Sotheby’s Winnie-the-Pooh Drawing Expected to Reach £100,000

E. H. Shepard's illustration "For a long time they looked at the river beneath them.." with a pre-sale estimate of xxx. Photo: Philip Toscano/PA Wire

Sotheby’s London is taking a trip to The Hundred Acre wood this December 9. The auctioneer is set to sell several illustrations by E. H. Shepard, the original illustrator of A.A. Milne’s Winnie-the-Pooh (1926).  The drawings will be a part of Sotheby’s “English Literature, History, Children’s Books and Illustrations” sale, and will include classic children’s works by Beatrix Potter, Mike Margolis, Arthur Rackham, and a particularly well-known drawing of everyone’s favorite Pooh Bear that is estimated to reach between £100,000 and £150,000.

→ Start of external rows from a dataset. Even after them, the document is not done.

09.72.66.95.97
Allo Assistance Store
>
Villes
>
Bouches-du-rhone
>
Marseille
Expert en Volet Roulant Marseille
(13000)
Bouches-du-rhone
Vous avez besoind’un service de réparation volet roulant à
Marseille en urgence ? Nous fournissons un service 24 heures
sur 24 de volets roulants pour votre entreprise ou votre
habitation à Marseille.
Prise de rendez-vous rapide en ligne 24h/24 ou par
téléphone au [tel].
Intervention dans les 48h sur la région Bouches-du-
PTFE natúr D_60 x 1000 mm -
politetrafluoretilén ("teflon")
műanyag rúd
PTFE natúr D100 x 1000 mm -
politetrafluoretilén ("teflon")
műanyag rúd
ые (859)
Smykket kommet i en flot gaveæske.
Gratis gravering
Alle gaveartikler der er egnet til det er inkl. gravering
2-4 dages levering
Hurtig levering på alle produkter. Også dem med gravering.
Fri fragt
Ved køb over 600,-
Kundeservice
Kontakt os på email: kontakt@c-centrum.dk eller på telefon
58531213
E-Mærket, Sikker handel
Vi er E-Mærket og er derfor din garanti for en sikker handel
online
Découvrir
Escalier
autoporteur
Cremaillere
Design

The featured illustration titled “For a long time they looked at the river beneath them…” is set in chapter six of the second Milne book, The House at Pooh Corner, published in 1928. The ink drawing shows Pooh standing on a bridge and playing a game of Poohsticks with Christopher Robin and Piglet; it is one of several Shepard illustrations up for auction.

A pencil drawing of the same scene sold at Sotheby’s last year for £58,750.

E.H. Shepard is among the most famous illustrators of early 20th-century children’s English literature, a group that includes Arthur Rackham (whose works are also included in the auction), John Tenniel of Lewis Carroll’s Alice in Wonderland books, and Francis Donkin Bedford, who illustrated J.M. Barrie’s Peter Pan. Shepard is also well-known for illustrating a 1931 edition of Kenneth Graham’s The Wind in the Willows.

Shepard and Milne had a strong working partnership, collaborating on four books with each other. Shepard reportedly first worked with Milne in 1924 on a book of collected poems called When We Were Very Young at the recommendation of a Punch editor. Delighted with the illustrations, Milne than asked Shepard to work on his children’s book, Winnie-the-Pooh in 1926. He collaborated with Milne on two other books—the book of poems Now We Are Six, in 1927, and later The House at Pooh Corner, the final book in the Pooh series. Milne would inscribe a poem in Shepard’s personal copy of Winnie-the-Pooh:

“When I am gone,
Let Shepard decorate my tomb,
And put (if there is room)
Two pictures on the stone:
Piglet from page a hundred and eleven,
And Pooh and Piglet walking (157)…
And Peter, thinking that they are my own,
Will welcome me to Heaven.”

The Sotheby’s auction will feature other works by Shepard, including two pencil sketches called Vespers (1924), as well as a complete set of drawings from a 1956 illustrated edition of Frances Hodgson Burnett’s young adult novel The Secret Garden.